Diuretica zijn een soort medicatie die het vochtverlies door urine-uitscheiding verhoogt. Ze doen dit het vaakst door in te werken op de nieren, maar hebben soms een ander mechanisme. Ze zijn voorgeschreven voor een aantal aandoeningen, zoals hoge bloeddruk, congestief hartfalen, sommige nierziekten, leverziekte en de inname van bepaalde toxines. Het is belangrijk om een arts te raadplegen voordat u diuretica gebruikt en voor de diagnose en behandeling van ziekten.
Loop Diuretica
De nieren zijn opgebouwd uit miljoenen buizen die nefronen worden genoemd.
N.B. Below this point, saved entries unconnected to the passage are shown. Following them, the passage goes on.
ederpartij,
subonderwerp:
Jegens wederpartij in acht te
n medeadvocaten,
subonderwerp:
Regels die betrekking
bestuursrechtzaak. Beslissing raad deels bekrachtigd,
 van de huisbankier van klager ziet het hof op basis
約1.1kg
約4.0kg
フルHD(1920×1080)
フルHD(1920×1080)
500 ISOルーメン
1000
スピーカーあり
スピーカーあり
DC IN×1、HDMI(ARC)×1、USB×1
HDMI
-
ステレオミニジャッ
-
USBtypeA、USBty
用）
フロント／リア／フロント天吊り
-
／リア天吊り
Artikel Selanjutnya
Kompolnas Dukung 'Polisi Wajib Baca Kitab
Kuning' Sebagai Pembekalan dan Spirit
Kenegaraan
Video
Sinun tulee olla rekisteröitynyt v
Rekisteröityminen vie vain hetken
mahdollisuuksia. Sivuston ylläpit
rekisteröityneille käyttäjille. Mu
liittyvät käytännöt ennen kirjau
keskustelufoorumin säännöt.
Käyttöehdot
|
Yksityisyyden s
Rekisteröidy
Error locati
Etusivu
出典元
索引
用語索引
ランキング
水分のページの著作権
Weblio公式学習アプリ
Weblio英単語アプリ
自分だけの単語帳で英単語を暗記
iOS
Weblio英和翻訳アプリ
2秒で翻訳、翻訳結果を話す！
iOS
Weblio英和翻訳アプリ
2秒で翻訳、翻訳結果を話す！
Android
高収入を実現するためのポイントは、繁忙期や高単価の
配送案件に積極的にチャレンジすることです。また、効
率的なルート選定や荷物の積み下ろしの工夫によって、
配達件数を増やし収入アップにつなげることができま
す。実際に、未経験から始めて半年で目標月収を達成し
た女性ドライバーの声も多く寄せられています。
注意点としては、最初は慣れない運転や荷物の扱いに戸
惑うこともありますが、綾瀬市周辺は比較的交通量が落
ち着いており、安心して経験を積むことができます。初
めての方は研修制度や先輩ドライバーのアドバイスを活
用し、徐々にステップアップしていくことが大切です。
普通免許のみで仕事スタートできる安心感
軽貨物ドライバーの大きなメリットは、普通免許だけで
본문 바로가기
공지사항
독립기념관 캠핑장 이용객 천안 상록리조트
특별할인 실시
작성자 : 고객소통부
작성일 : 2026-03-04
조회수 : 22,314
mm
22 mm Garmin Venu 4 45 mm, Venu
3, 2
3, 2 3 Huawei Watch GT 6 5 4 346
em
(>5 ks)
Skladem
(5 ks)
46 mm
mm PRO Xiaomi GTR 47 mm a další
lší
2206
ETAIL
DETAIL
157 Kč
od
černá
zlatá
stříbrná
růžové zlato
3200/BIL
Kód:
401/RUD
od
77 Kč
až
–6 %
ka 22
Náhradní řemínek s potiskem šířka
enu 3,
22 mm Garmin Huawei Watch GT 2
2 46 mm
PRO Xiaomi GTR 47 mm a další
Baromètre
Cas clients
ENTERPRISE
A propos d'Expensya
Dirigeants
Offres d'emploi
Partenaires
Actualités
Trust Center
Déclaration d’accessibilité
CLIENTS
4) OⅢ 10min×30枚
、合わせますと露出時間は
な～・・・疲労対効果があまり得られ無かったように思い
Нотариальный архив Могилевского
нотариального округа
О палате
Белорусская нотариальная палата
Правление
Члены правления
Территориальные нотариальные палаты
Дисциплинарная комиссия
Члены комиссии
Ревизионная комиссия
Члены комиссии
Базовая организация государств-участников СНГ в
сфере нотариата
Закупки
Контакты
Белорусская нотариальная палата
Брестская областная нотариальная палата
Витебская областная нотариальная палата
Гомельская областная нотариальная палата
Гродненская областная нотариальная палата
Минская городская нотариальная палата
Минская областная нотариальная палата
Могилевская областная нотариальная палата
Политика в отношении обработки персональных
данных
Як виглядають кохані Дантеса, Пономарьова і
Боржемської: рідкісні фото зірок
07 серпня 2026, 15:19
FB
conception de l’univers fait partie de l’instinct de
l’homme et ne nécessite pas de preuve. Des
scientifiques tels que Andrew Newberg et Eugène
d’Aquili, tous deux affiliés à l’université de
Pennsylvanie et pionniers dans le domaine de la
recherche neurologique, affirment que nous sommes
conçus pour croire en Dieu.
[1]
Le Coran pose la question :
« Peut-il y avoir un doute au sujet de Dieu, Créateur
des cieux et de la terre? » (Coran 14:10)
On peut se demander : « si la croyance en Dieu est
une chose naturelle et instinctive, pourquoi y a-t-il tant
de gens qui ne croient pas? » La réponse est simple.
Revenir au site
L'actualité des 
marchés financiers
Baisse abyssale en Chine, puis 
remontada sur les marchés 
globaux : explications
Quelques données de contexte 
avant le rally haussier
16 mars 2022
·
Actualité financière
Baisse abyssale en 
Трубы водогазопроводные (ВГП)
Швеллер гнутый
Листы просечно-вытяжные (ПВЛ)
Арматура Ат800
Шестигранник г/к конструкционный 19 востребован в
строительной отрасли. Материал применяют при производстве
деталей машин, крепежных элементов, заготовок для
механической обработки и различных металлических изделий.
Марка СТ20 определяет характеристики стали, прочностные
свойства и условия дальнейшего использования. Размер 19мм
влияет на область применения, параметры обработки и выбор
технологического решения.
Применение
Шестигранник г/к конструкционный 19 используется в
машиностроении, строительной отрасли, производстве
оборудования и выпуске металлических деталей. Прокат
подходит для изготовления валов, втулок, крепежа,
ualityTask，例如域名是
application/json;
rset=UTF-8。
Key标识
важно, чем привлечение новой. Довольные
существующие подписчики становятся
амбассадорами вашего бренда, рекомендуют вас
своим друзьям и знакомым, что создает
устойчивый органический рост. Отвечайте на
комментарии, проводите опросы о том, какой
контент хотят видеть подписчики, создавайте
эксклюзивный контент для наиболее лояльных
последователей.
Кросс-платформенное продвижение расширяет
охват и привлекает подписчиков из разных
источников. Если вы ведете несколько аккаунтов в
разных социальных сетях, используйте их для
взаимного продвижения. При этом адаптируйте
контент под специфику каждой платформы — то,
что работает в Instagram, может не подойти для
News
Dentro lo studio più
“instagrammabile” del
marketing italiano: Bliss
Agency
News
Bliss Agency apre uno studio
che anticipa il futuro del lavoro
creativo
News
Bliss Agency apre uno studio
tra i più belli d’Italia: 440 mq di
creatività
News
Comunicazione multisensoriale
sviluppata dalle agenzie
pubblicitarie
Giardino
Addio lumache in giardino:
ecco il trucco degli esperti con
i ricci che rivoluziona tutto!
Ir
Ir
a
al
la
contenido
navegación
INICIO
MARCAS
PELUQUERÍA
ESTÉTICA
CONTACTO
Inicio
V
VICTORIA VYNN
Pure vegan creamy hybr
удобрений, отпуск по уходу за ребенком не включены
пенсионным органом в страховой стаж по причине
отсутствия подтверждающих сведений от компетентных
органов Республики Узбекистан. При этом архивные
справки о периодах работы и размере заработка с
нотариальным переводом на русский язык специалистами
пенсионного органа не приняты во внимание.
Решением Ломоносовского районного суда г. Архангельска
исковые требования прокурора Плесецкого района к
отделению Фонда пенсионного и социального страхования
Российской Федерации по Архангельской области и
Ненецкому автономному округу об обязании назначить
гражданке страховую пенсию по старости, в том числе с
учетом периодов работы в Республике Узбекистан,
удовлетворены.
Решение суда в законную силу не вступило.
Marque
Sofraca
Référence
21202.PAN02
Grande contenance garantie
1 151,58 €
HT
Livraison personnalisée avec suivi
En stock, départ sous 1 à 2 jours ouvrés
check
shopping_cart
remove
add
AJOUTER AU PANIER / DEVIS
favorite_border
Vloeistoffen uit het bloed stromen in de nefronen door door de wanden van speciale bloedvaten te gaan. Verschillende segmenten langs de lengte van de nephron voeren verschillende functies uit. Een deel van de nephron wordt de lus van Henle genoemd. Een speciaal eiwitkanaal in de lus van Henle absorbeert normaal natrium, kalium en chloride uit de nefron. Als gevolg hiervan volgt water en wordt het opnieuw opgenomen in de bloedbaan. Lusdiuretica blokkeren dit eiwitkanaal. Dientengevolge banen deze elektrolyten en vloeistof hun weg door de nefronen en uiteindelijk uit de nieren en in de urineblaas om uit het lichaam te worden geëlimineerd.
Osmotische diuretica
Osmotische diuretica zoals mannitol worden uit het bloed in het nefron gefiltreerd. Eenmaal in de nephron kunnen ze niet opnieuw in het lichaam worden opgenomen. Water heeft de neiging om deze geneesmiddelen te volgen vanwege hun moleculaire eigenschappen. Ze trekken in hoofdzaak water in de nefron en vervolgens uit het lichaam.
Thiazide Diuretica
Thiazidediuretica werken op dezelfde manier als lisdiuretica. In vergelijking met lisdiuretica werken ze echter in een ander deel van de nefron en op een ander eiwitkanaal. Thiazidediuretica werken op een deel van de nefron na de lus van Henle, de distale ingewikkelde tubulus. Ze binden aan een eiwitkanaal en voorkomen de absorptie van natrium en chloride. Ze verlagen ook de calciumuitscheiding. Water volgt natrium en chloride in de urine.
Kaliumsparende diuretica
Kaliumsparende diuretica blokkeren de natriumresorptie in het laatste deel van het nefron dat de verzamelbuis wordt genoemd. Dit leidt indirect tot minder afscheiding van kalium in het nefron. Omdat veel diuretica leiden tot kaliumverlies, wordt deze klasse medicijnen vaak voorgeschreven als een persoon een ander diureticum krijgt dat te veel kalium verlaagt.
Koolzuuranhydrase-inhibitoren
Koolzuuranhydraseremmers werken op een enzym dat koolzuuranhydrase wordt genoemd. Ze voorkomen de absorptie van bicarbonaat in het eerste deel van de nefron, het proximale tubulus. Dit veroorzaakt een mild diuretisch effect.